The Net-Fx run-time system is primarily responsible for transporting
distributed data structures between submodules.  This communication
should avoid synchronizing the source and destination submodules, but
at the same time, it must support changing data distribution and
submodule bindings.  The details of these bindings, distribution
computation, and of actual data transport over a likely complex and
irregular network are hidden below simple, high-level, non-blocking
collective send and receive calls for whole distributed data
structures.

Within the run-time system itself, the tasks of distribution
computation, maintaining bindings, and communication are segregated
into subsystems with well defined interfaces between them.  This makes
it possible to orthogonally extend each subsystem.  Although we expect
that only a small set of binding semantics will have to be supported,
the number of distribution types needed will grow as Net-Fx is used to
coordinate non-Fx submodules.  Further, to achieve high performance,
it will be necessary to specialize the communication system for
different networks.  By clearly defining the interfaces between
subsystems, we make this specialization possible and easy.

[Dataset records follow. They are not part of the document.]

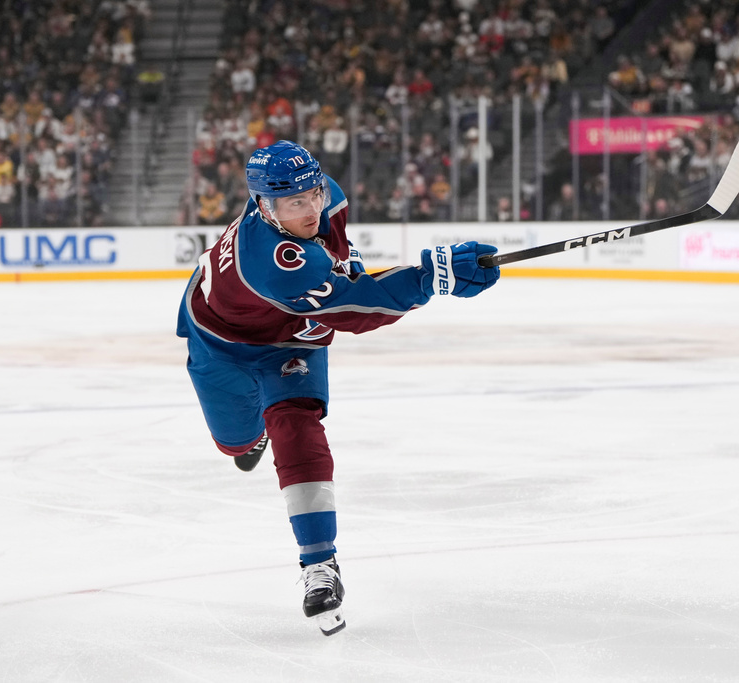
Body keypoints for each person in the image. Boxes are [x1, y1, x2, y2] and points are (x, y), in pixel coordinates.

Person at [175, 140, 500, 636]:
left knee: (295, 426)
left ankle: (318, 565)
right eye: (295, 203)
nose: (312, 210)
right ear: (265, 206)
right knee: (234, 444)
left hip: (290, 341)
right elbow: (358, 307)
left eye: (313, 195)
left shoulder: (325, 198)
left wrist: (366, 269)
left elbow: (342, 268)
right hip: (220, 346)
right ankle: (251, 436)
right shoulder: (273, 261)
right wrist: (431, 277)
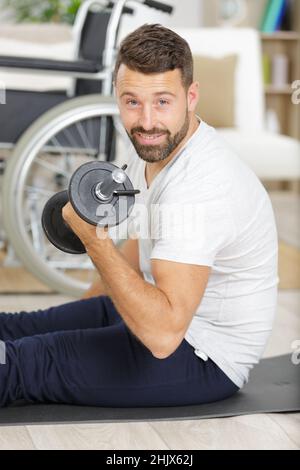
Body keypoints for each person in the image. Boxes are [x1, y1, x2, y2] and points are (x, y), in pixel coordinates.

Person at [0, 24, 278, 408]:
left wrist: (93, 239)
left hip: (198, 354)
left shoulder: (200, 187)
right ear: (118, 97)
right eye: (132, 102)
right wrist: (82, 320)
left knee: (19, 363)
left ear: (191, 96)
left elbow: (164, 336)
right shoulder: (152, 150)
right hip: (151, 317)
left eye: (163, 101)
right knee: (12, 329)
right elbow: (138, 248)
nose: (147, 121)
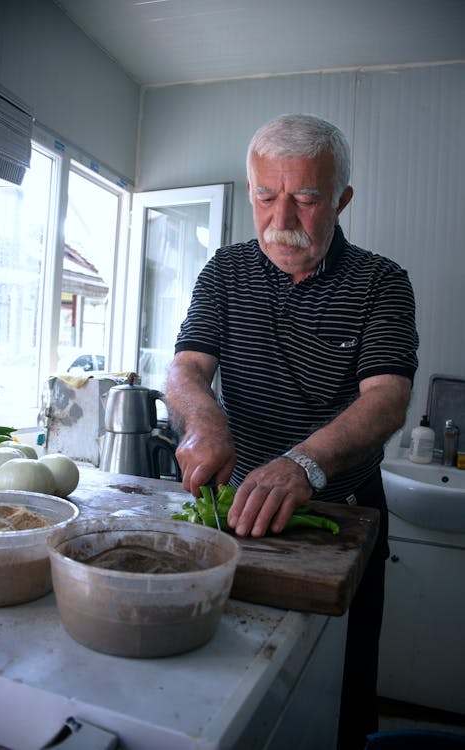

The communication subsystem is the heart of the run-time system and
exports high-level send and receive calls to the Net-Fx program.  Well
defined interfaces connect it to binding subsystem and the
distribution help subsystem.  The binding subsystem maps abstract
submodule and data structure identifiers into their current physical
realization and distributions, respectively.  The distribution help
subsystem performs distribution computation to convert between the
source and destination distributions and distribution types.  Because
some distribution types may not be supported directly by the
distribution help subsystem, or because a faster support function
exists, the Net-Fx program can register support functions for use by
the distribution help subsystem.  Both the registration interface and
the calling convention for such support functions are standardized so
that they are not tied to any implementation of the run-time system.


\subsection{Motivation}

Communicating distributed data structures between submodules can involve 
quite complex {\em distribution computation} performed by code generated by a 
compiler or built into a run-time system.  Traditionally, this code has 
used low level communication primitives supplied by an oblivious 
communication system to actually transport data.  This works fine when the 
network is simple and highly regular, such as the network of a parallel 
supercomputer.  However, The network that Net-Fx orchestrated tasks will 
use to communicate may have an arbitrary topology, links with different 
speeds, and many different protocol stacks.  Further, the network may 
have other, unrelated traffic.  This added complexity forces a rethinking 
of how to achieve high performance communication between submodules.  

\subsection{Bindings
There are three kinds of bindings that are
supported.  Sta

\subsection{Scheme}
Clearly, enabling high performance communication of distributed data 
structures over complex networks is difficult, so we propose a divide and 
conquer approach, dividing the task between the {\em communication system} 
and the {\em distribution help system}.  The job of the communication 
system is to provide high performance collective communication between the 
submodules.  The job of the distribution help system is to perform the 
necessary distribution computation to determine what to actually send and 
to whom.  

The communication system provides an {\em intertask communication API} to 
the Net-Fx program.  This interface consists of non-blocking collective 
send and receive calls, which include the source and target data 
distributions.  A send and receive is invoked on each process of the 
sending and receiving submodules, respectively.  The communication system 
can either interpret the distributions itself, or pass them to the 
distribution help system through the standard {\em distribution help 
interface}.  On the source submodule, the communication system can request 
that a message be assembled for a process in the destination submodule, or 
an {\em index relation} between the locations of data elements local to the 
source processor and their locations on the destination processor be 
computed and returned.   The communication system on the destination 
submodule has symmetric options.  

Some distribution computation functions may be built into the distribution 
help system, but we have found that specializing functions for particular 
distributions via compile-time optimizations can greatly improve 
performance.  On another note, new distribution types may need to be 
supported without adding that support directly to the distribution help 
system.  For these reasons we permit custom distribution computation 
functions linked to the Net-Fx executable to be {\em registered} for use
by the distribution help system.  All such function must adhere to a 
single interface.  For clarity, consider an example:  Before
performing a communication for which it has a custom distribution 
computation function, the Net-Fx program will register that function.
This establishes a binding between the distributions the function supports
and the function itself.  The program then invokes a send or receive,
passing those distribution as arguments.  The communication system will
then call the distribution help system with the distributions.  At this
point, it will be recognized that there exists a custom function for
the distributions and it will be invoked.  



\subsection{Binding Issues and Synchronization}

Everything said up to here has concern static submodule and data 
distribution bindings.  Allowing for dynamic bindings opens up a can of 
worms because we may want to require a protocol to support them.